Jacques Sapir. C’est un décalage que l’on peut comprendre si l’on voit qu’il y a une grande différence entre l’Allemand de base et les dirigeants allemands, plus concrètement, les dirigeants des grandes entreprises. Oui, c’est vrai, l’Allemagne profite aujourd’hui de la zone euro et on peut estimer qu’elle va faire près de 3 % de son PIB en plus grâce à l’existence de la zone euro. Mais ces profits, ils vont essentiellement dans la poche des dirigeants de ces grandes entreprises. Vous savez, on a calculé que depuis 2000, le revenu réel des Allemands avait stagné (après impôts) alors que le revenu des grands patrons du DAX (équivalent de notre CAC 40 ou du RTS russe) avaient doublé en termes réels. Et c’est là en fait la clé de cette espèce de schizophrénie allemande. La population voit bien pour sa part qu’elle souffre de l’euro et qu’on lui demande toujours de nouvelles contributions, en particulier du point de vue fiscal, elle est inquiète sur les conséquences que l’euro aura à la fois en termes d’inflation qu’en termes de stabilité bancaire pour les grandes banques allemandes. Par contre, les dirigeants économiques de l’Allemagne ne voient eux que les profits qu’ils encaissent de l’euro. C’est pour cela que l’on a une situation où, derechef, on a une élite politique, médiatique et économique qui est pour la maintien de la zone euro, bien entendu en payant le moins possible pour la faire fonctionner, et on a une population qui est de plus en plus eurosceptique. Vous savez qu’il y a un parti qui vient d’être constitué justement sur la base du refus de l’euro et les premiers sondages ont montré que ce parti pourrait avoir jusqu’à 24 % des voix des Allemands aux prochaines élections générales de septembre 2013.
La VdlR. Question d’ordre eschatologique.
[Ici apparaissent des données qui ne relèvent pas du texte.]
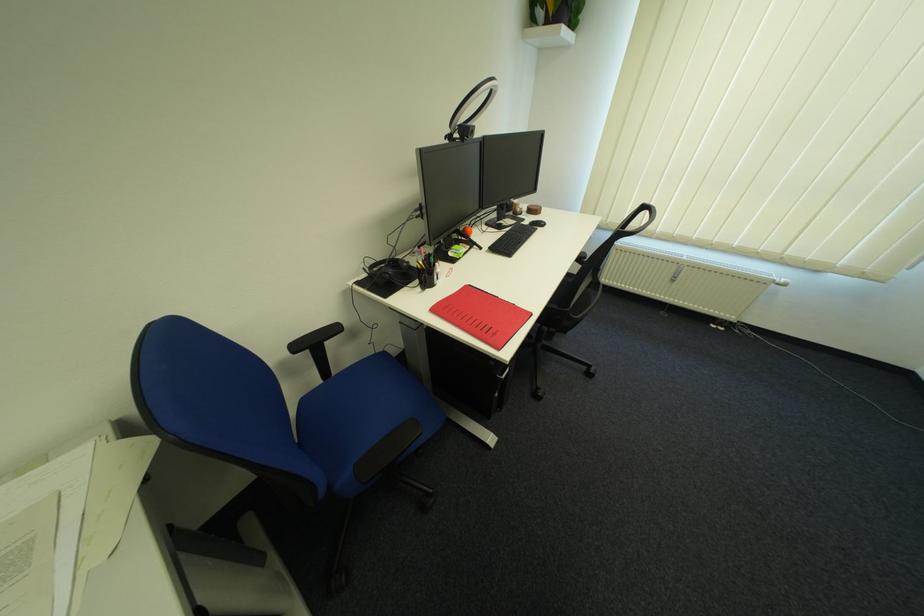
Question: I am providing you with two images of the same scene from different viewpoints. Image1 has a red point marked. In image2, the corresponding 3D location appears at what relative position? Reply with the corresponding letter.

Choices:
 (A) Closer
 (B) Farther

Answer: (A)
Croyez-vous que l’ère de l’euro touche vraiment à sa fin ou alors il faudra attendre une véritable catastrophe économique pour que l’Allemagne et la France finissent par renoncer à la monnaie unique ?
Jacques Sapir. L’euro fonctionne au bord du gouffre depuis maintenant environ trois ans. La crise de l’euro a réellement éclaté à la fin de l’hiver ou au début du printemps 2010 autour de la Grèce. Et depuis ces trois ans, chaque fois que nous avons une crise, on y apporte des solutions qui sont extrêmement provisoires et qui, en fait, aggravent le processus de crise. Ce qui fait que la crise suivante est toujours plus grave. Par exemple, il est très frappant que la crise chypriote – alors que Chypre ne représente que 0,2 % du PIB de la zone euro, c’est-à-dire rien du tout – ait ébranlé l’euro jusque dans ses fondements. C’est donc à travers cette accumulation de crises, de solutions qui n’en sont pas et qui en fait vont produire une aggravation de la crise en question, que l’on va arriver, à un moment donné, à une situation qui va être complètement insupportable. Ce que je n peux pas dire c’est est-ce que les gouvernements, prenant conscience de la gravité de la situation, se décideront à dissoudre l’euro – ce serait la meilleure des solutions – ou bien est-ce que l’on connaîtra une nouvelle crise, par exemple, avec un redémarrage de la crise bancaire en Espagne, avec la crise italienne … il peut y avoir toute une série de ces types de crises qui déclenchera une spéculation massive et qui cette fois-ci emportera l’euro pour de bon ».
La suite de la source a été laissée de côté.